Trubus sependapat bahwa melalui Satgas Nataru, Pertamina memang benar berupaya menjaga ketahanan energi nasional. Antara lain melalui peningkatan layanan pada jalur potensial meliputi jalur tol, jalur wisata, serta jalur lintas utama. Sedangkan infrastruktur yang dimaksud disiapkan meliputi SPBU Siaga, Agen LPG Siaga, Agen Mitan Siaga, Kiosk Pertamina Siaga, Motorist, Mobil tangki stand by, juga Serambi MyPertamina.
Dalam konteks kebijakan publik, jelas Trubus, upaya Pertamina jelas akan memudahkan kemudian menjamin ketersediaan energi bagi publik ketika Nataru, yang digunakan diperkirakan mengalami peningkatan pesat.
”Pada momen tersebut, rakyat akan memanfaatkan untuk bepergian dari satu kota ke kota lainnya, lalu juga ke destinasi-destinasi wisata.
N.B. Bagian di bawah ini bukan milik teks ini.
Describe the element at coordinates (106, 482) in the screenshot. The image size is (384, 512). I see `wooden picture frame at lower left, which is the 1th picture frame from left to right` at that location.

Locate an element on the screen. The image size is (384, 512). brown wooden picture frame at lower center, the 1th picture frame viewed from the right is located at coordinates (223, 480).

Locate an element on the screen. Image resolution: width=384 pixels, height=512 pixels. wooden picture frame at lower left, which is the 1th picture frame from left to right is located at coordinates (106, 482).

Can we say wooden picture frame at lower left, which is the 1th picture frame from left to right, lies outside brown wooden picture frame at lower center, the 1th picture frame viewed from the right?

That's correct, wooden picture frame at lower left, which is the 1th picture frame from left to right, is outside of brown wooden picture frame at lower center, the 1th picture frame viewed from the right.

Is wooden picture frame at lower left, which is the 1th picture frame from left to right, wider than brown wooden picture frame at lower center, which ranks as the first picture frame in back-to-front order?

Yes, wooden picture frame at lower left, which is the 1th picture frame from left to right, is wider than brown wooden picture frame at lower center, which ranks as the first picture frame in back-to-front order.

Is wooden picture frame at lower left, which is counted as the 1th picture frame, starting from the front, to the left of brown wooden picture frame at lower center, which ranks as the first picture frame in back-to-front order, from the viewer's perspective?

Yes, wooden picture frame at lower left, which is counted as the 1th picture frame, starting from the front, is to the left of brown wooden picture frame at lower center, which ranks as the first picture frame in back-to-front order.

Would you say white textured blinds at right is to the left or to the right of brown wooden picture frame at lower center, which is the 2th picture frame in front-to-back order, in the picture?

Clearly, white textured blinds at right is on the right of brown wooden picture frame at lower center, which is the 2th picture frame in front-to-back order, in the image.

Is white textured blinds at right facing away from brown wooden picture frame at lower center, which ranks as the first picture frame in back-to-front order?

Acara ini tentunya membutuhkan ketersediaan BBM di dalam beberapa jumlah titik, termasuk dalam wilayah pedalaman. Makanya, apa yang mana dijalankan Pertamina bisa jadi menjawab keperluan publik yang berpergian,” ujar Trubus.
Trubus juga menunjukkan upaya Pertamina melalui optimalisasi pemanfaatan digitalisasi supply chain melalui command center bernama Pertamina Digital Hub. Melalui sistem ini, Pertamina dapat memantau penyaluran BBM serta LPG seluruh Pertamina Group yang dimaksud terintegrasi.
”Dengan sistem tersebut, saya harap Pertamina mampu melakukan konfirmasi penyaluran energi dengan tepat di dalam seluruh wilayah Indonesia. Terpenting, yang digunakan juga harus menjadi perhatian adalah pengawasan pada menjaga kuantitas kemudian meningkatkan kualitas,” pungkas Trubus.
Sebelumnya, PT Pertamina (Persero) memang benar Terkait hal itu pula, Pertamina memang sebenarnya membentuk Satuan Tindakan (Satgas) Nataru, yang tersebut beroperasi 16 Desember 2024 hingga 9 Januari 2025. BUMN energi tersebut, juga menegaskan keperluan ketersediaan energi nasional menjauhi perayaan Natal 2024 serta Tahun Baru 2025 (Nataru), di kondisi aman.
“Pertamina sudah melakukan antisipasi juga proyeksi peningkatan permintaan energi, termasuk peningkatan cadangan stok BBM, LPG juga Avtur dijaga dalam level aman, seluruh infrastruktur disiagakan,” jelas Direktur Utama Pertamina, Simon Aloysius Mantiri ketika itu.